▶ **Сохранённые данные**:
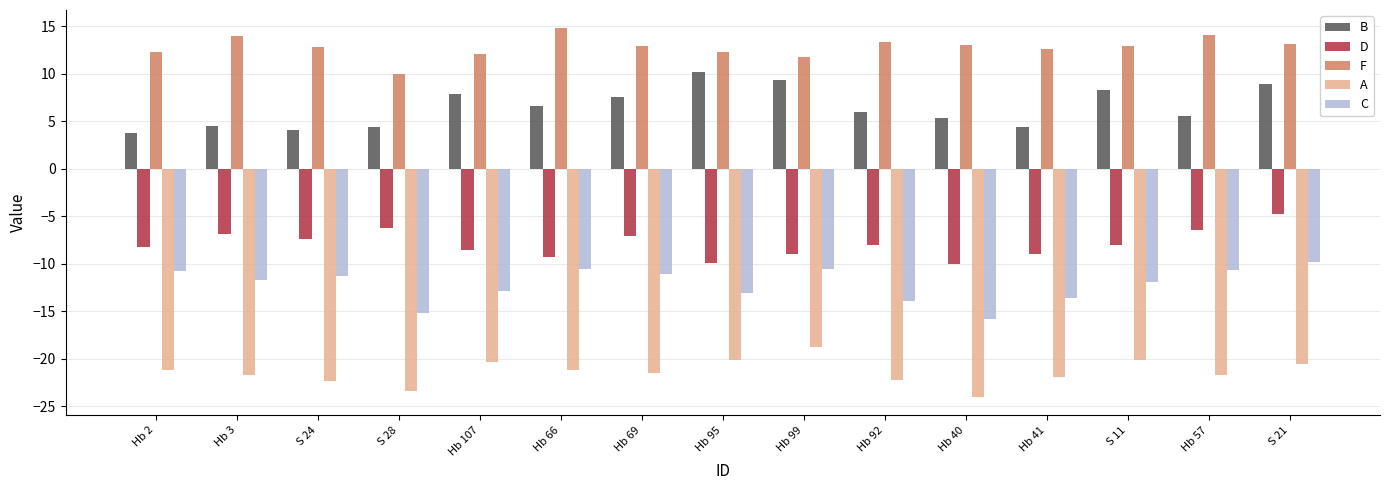

At Hb 107, list the series in order from smallest to largest.

A, C, D, B, F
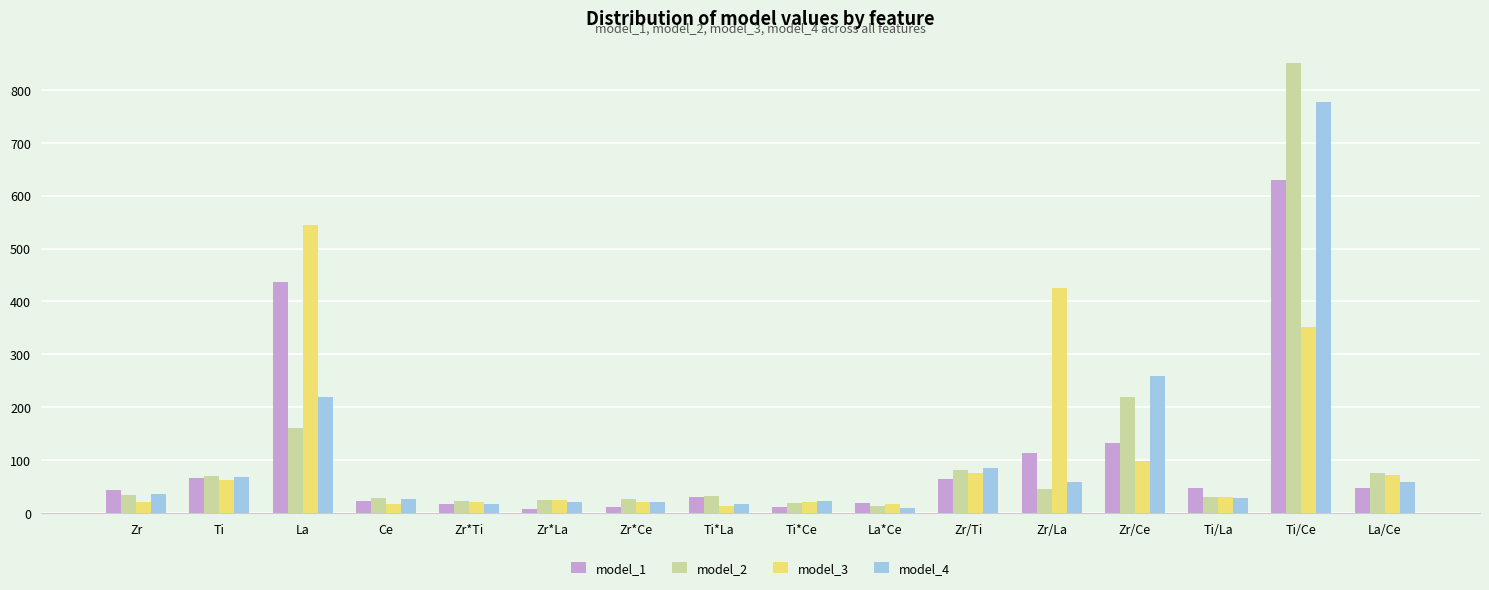

What is the maximum value for model_1?

628.9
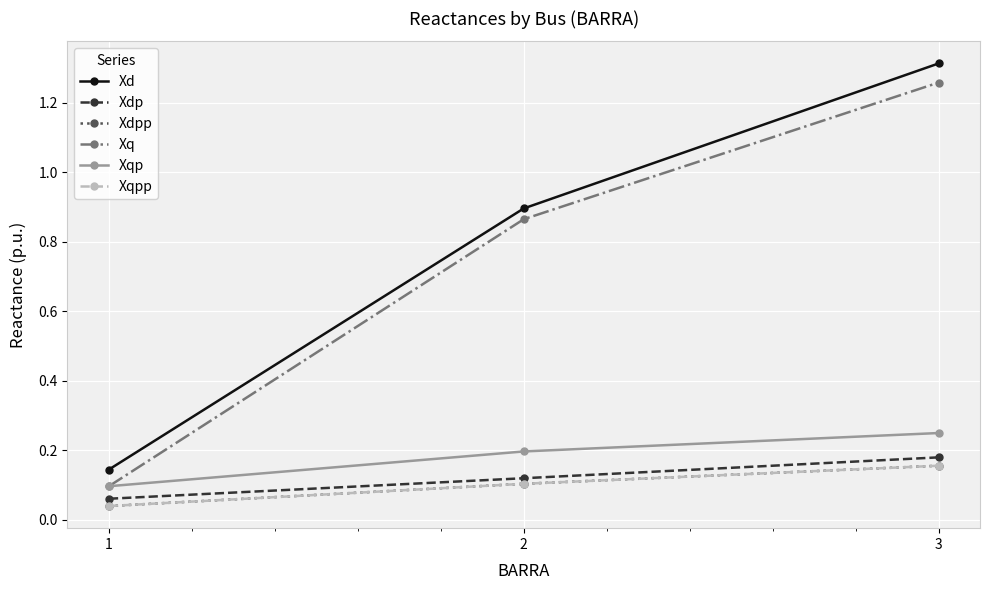

What is the spread (max minus min) of values at 3?

1.2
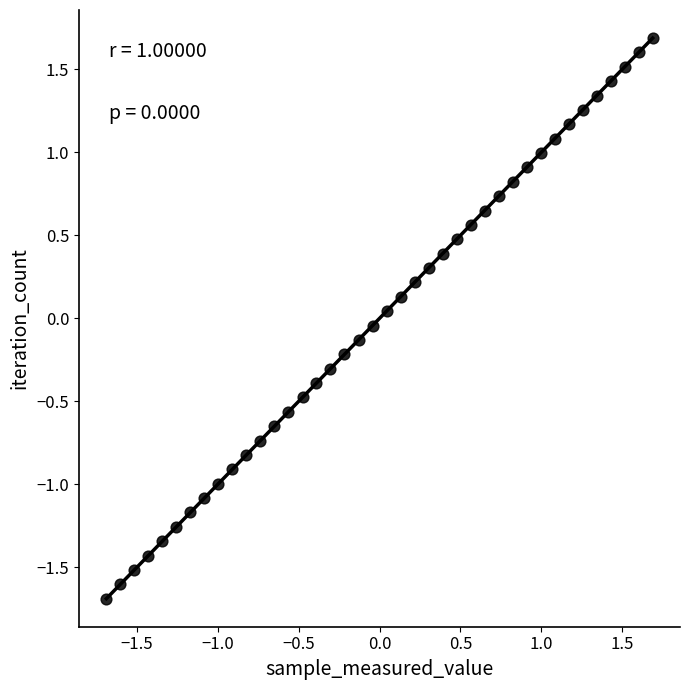

What is the range of Y values (max minus min)?

3.4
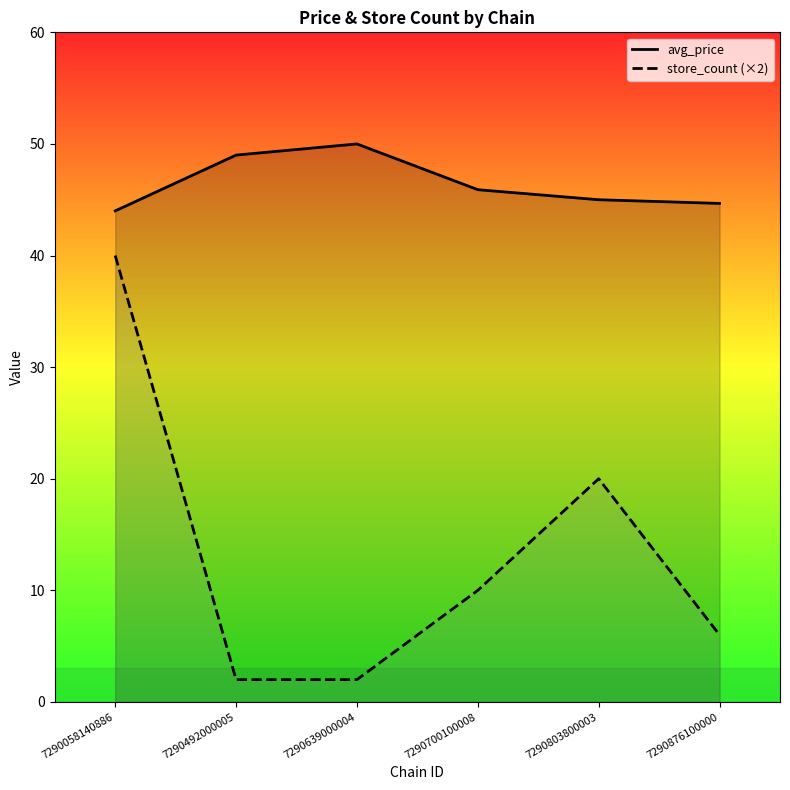

At which category is the sum across all series the highest?

7290058140886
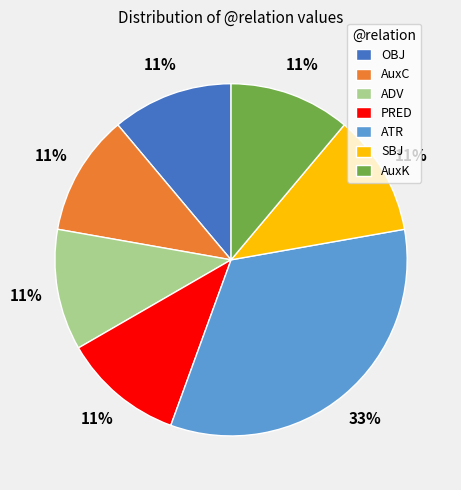

Is it true that AuxK is 11% of the pie?

True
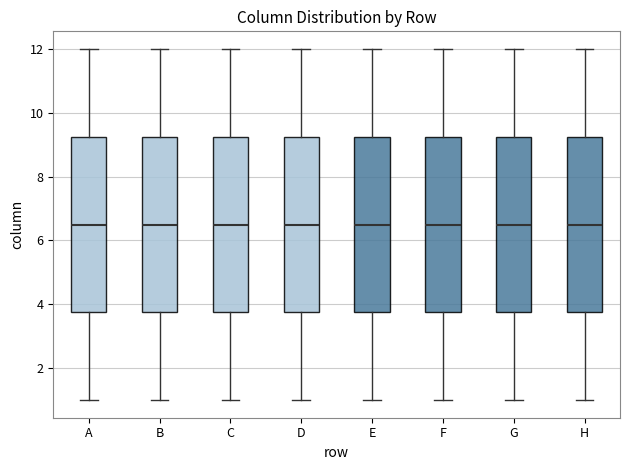

Where is the lower edge of the box for D on the y-axis? The values are not printed on the chart, so give them approximately, as read against the axis.

3.8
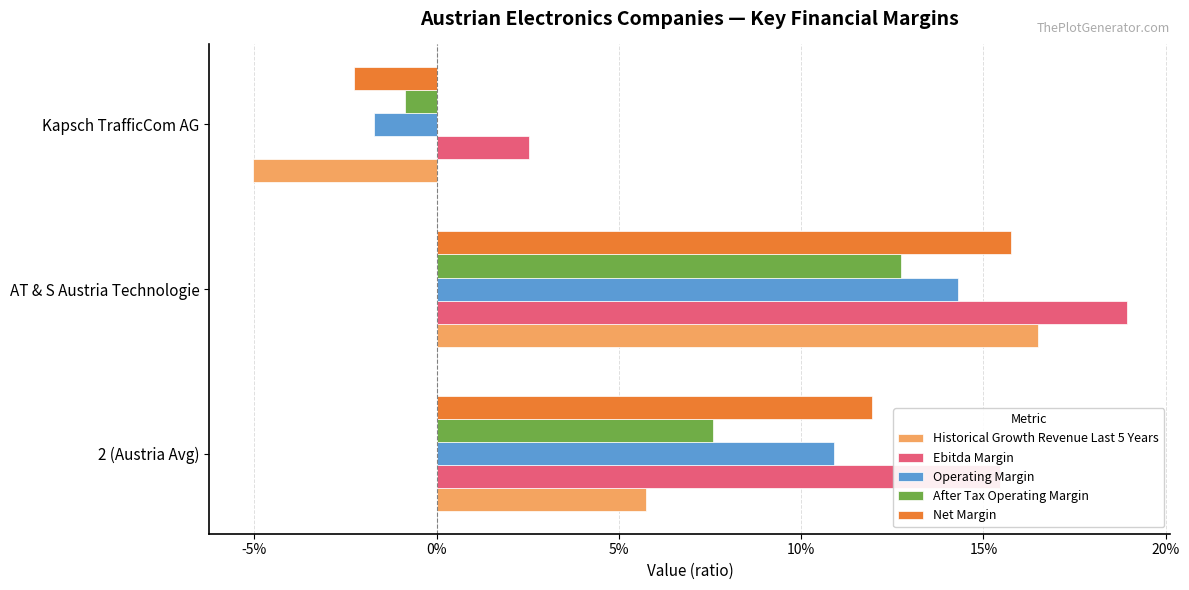

Which series has the largest range (max minus min)?

Historical Growth Revenue Last 5 Years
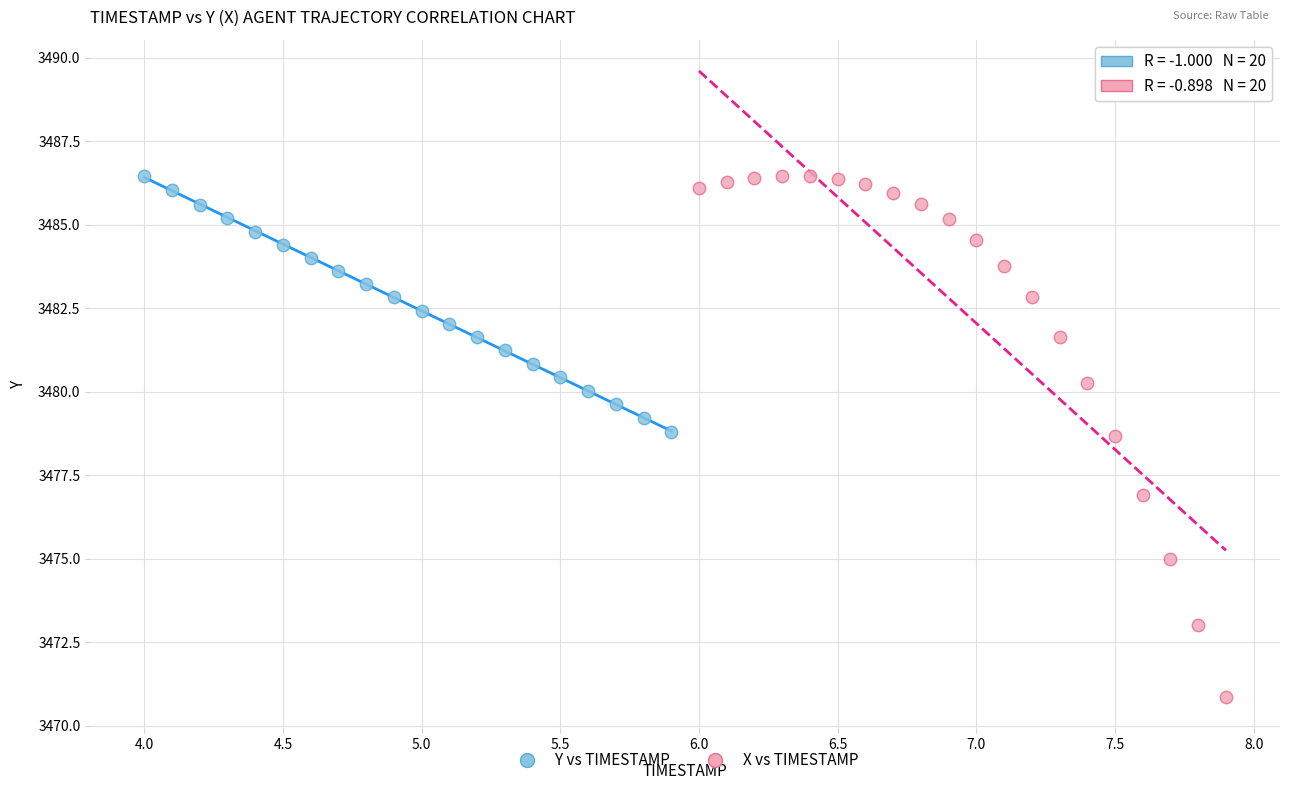

Which series contains the lowest Y value?

X vs TIMESTAMP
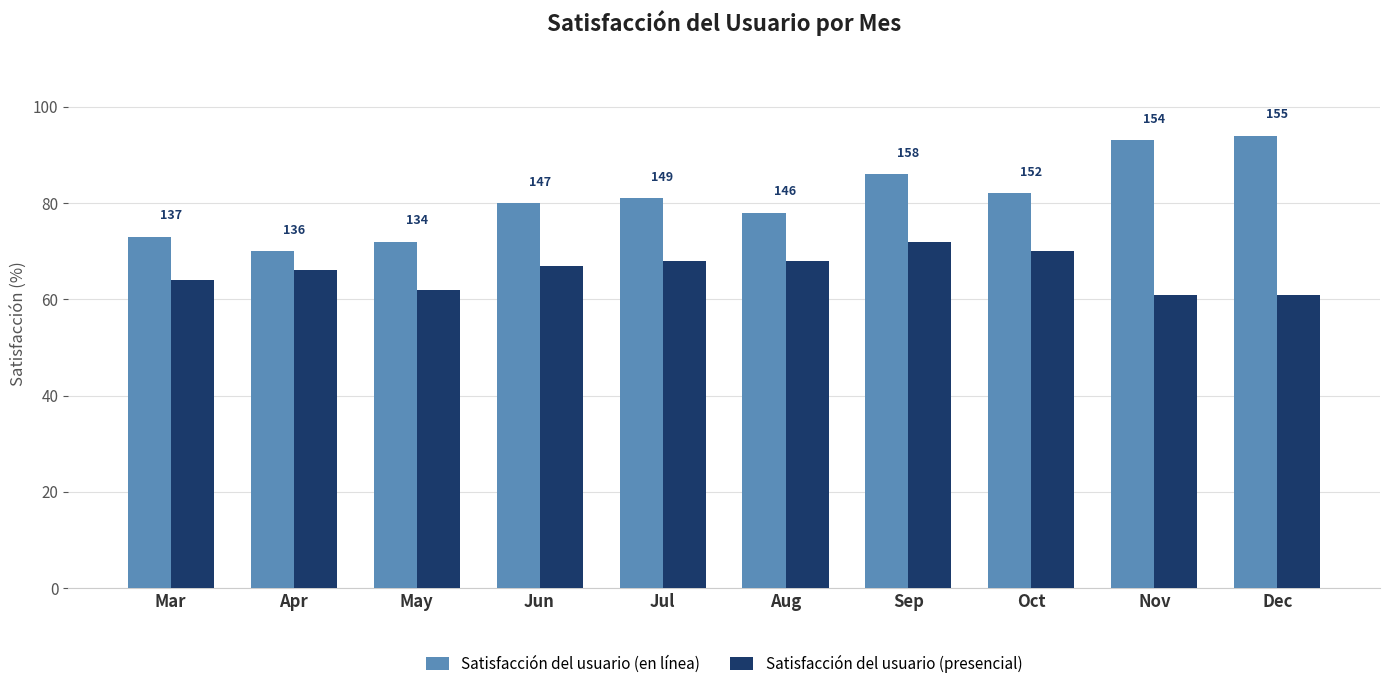

How many groups of bars are there?

10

▶ **Задание**: Обновите все записи выше, заменив «max minus min» на «maximum minus minimum» и сохранив остальной текст без изменений. Изображения в ответ не включайте.

▶ **Решение задачи**:
At Hb 107, list the series in order from smallest to largest.

A, C, D, B, F

What is the maximum value for model_1?

628.9

What is the spread (maximum minus minimum) of values at 3?

1.2

What is the range of Y values (maximum minus minimum)?

3.4

At which category is the sum across all series the highest?

7290058140886

Is it true that AuxK is 11% of the pie?

True

Where is the lower edge of the box for D on the y-axis? The values are not printed on the chart, so give them approximately, as read against the axis.

3.8

Which series has the largest range (maximum minus minimum)?

Historical Growth Revenue Last 5 Years

Which series contains the lowest Y value?

X vs TIMESTAMP

How many groups of bars are there?

10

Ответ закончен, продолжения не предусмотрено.